The whole world knows that Israel is not squeamish about enforcing its interests. And in light of the latest attacks on Gaza, it is a fact that Israel will not hesitate violating human rights under the pretext of self-defense and attacking people with brute military force without regard for civilian casualties.

The question must be asked: what was the purpose of the actions of this independent Turkish aid organization? The officially stated goals were not achieved; the flotilla could neither break the Israeli naval blockade nor bring relief supplies directly to Gaza. For weeks, Israel had communicated to Turkey through all available diplomatic channels that such aid action would, if necessary, be stopped with violence.

Israel made good on its threats and boarded the largest ship of the maritime aid convoy, contravening international maritime law. In the process there was a shoot-out: at least nine people died and dozens more were injured. And now, the Turkish Prime Minister Recep Tayyip Erdogan rages unchecked against Israel and is playing a dangerous game.

Turkey has been a NATO member for almost 60 years. As an ally in the Western defense alliance, Turkey has a peace obligation.
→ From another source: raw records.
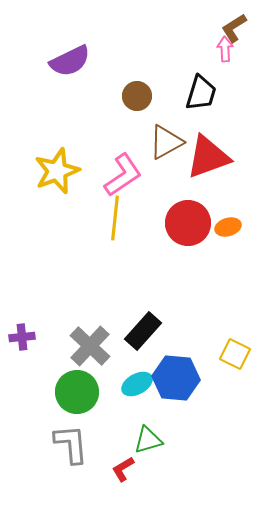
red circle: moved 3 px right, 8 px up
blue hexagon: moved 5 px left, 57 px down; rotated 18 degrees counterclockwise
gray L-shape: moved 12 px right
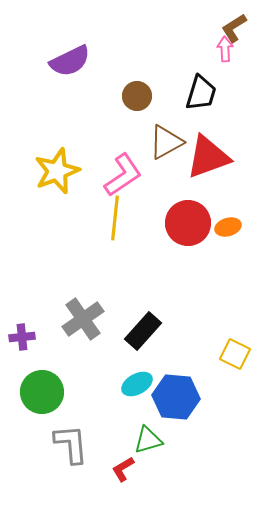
gray cross: moved 7 px left, 27 px up; rotated 12 degrees clockwise
blue hexagon: moved 19 px down
green circle: moved 35 px left
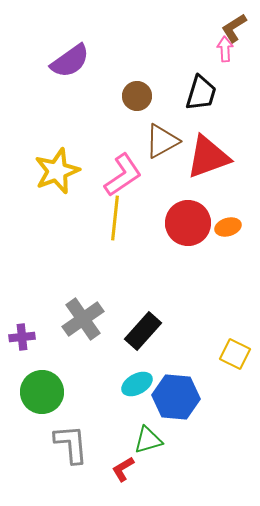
purple semicircle: rotated 9 degrees counterclockwise
brown triangle: moved 4 px left, 1 px up
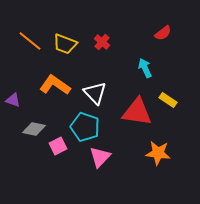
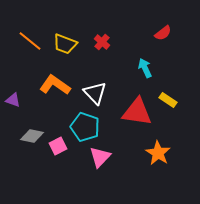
gray diamond: moved 2 px left, 7 px down
orange star: rotated 25 degrees clockwise
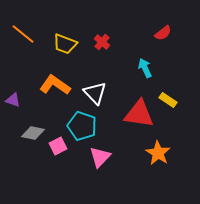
orange line: moved 7 px left, 7 px up
red triangle: moved 2 px right, 2 px down
cyan pentagon: moved 3 px left, 1 px up
gray diamond: moved 1 px right, 3 px up
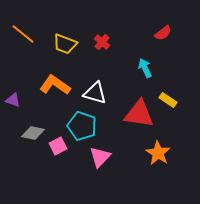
white triangle: rotated 30 degrees counterclockwise
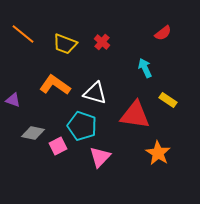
red triangle: moved 4 px left, 1 px down
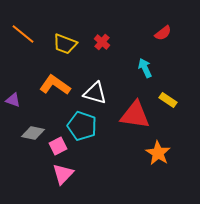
pink triangle: moved 37 px left, 17 px down
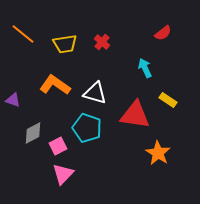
yellow trapezoid: rotated 30 degrees counterclockwise
cyan pentagon: moved 5 px right, 2 px down
gray diamond: rotated 40 degrees counterclockwise
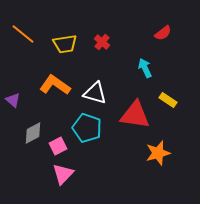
purple triangle: rotated 21 degrees clockwise
orange star: rotated 25 degrees clockwise
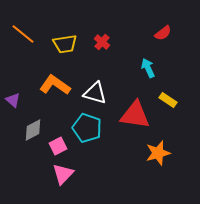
cyan arrow: moved 3 px right
gray diamond: moved 3 px up
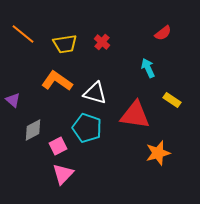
orange L-shape: moved 2 px right, 4 px up
yellow rectangle: moved 4 px right
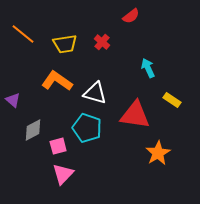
red semicircle: moved 32 px left, 17 px up
pink square: rotated 12 degrees clockwise
orange star: rotated 15 degrees counterclockwise
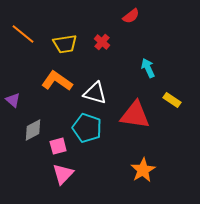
orange star: moved 15 px left, 17 px down
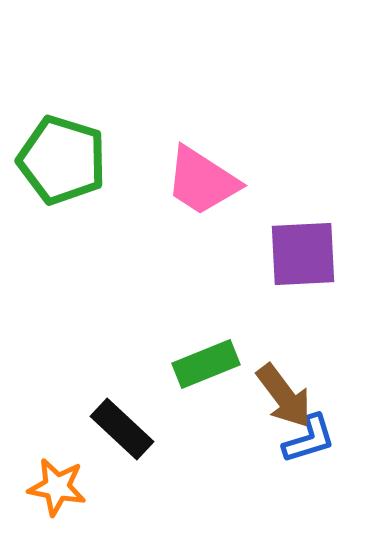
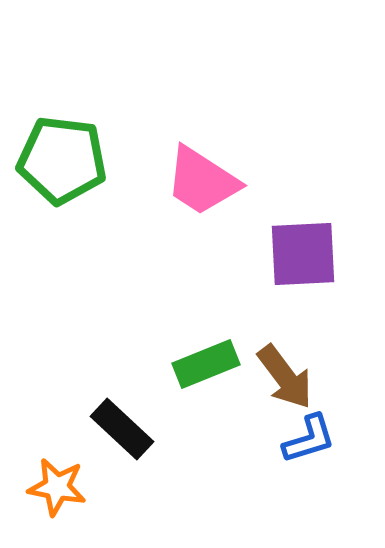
green pentagon: rotated 10 degrees counterclockwise
brown arrow: moved 1 px right, 19 px up
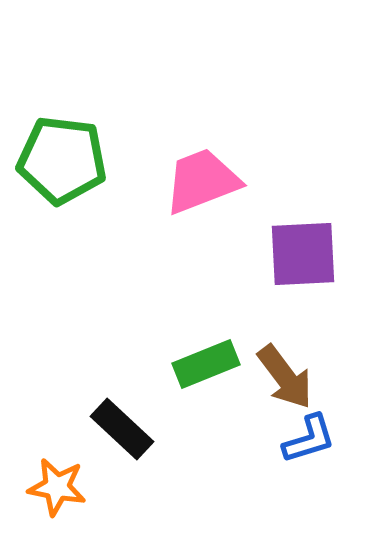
pink trapezoid: rotated 126 degrees clockwise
Recent Turkish diplomacy has succeeded in smoothing the tensions between Iran and the West and mediating between Syria and Israel while remaining credible in the process. But with this week's incident, Turkey has reduced itself to just another member of the anti-Israel front in the Middle East. At the very least, Turkey's credibility regarding future mediation is put in doubt.

The Turkish ship was decorated with giant Turkish and Palestinian flags. The image of the incident was that Israeli soldiers captured a Turkish ship. In Turkey, tens of thousands of demonstrators were mobilized and laid siege to Israel's diplomatic missions. Prime Minister Erdogan raged on against Israel, speaking of "state terrorism," a "regime of lies" and arguing that Israel must now be "punished." According to Erdogan, whoever chooses to ignore the atrocities of Israel makes himself "complicit in the crime against humanity."

The arduous international efforts to achieve a lasting peace in the Middle East are important to Turkey, as is the peace process in the Caucasus or the Balkans. Therefore, they should not be harnessed to the cart of discordant states in the Middle East that lack basic democratic structures.

There are very few, barely audible voices in Turkey that warn against a further verbal escalation. In Europe, the Erdogan's arguments fall on stunned ears. Although he condemns anti-Semitism and promises the Jewish community in his country security, the waves of anti-Israeli hatred have reached Turkey.

One of the few sensible voices in Europe came from Ruprecht Polenz, the chairman of the Foreign Committee of the German Bundestag. He called, contrary to the stance of Germany's Christian Democrats, for attempts to further motivate Turkey towards EU membership rather than to reject it on religious and cultural grounds. It's easy to see which camp Turkey will fall into if its bid for EU membership fails. The EU would be acting in their own foreign policy interests by keeping Turkey on the membership track.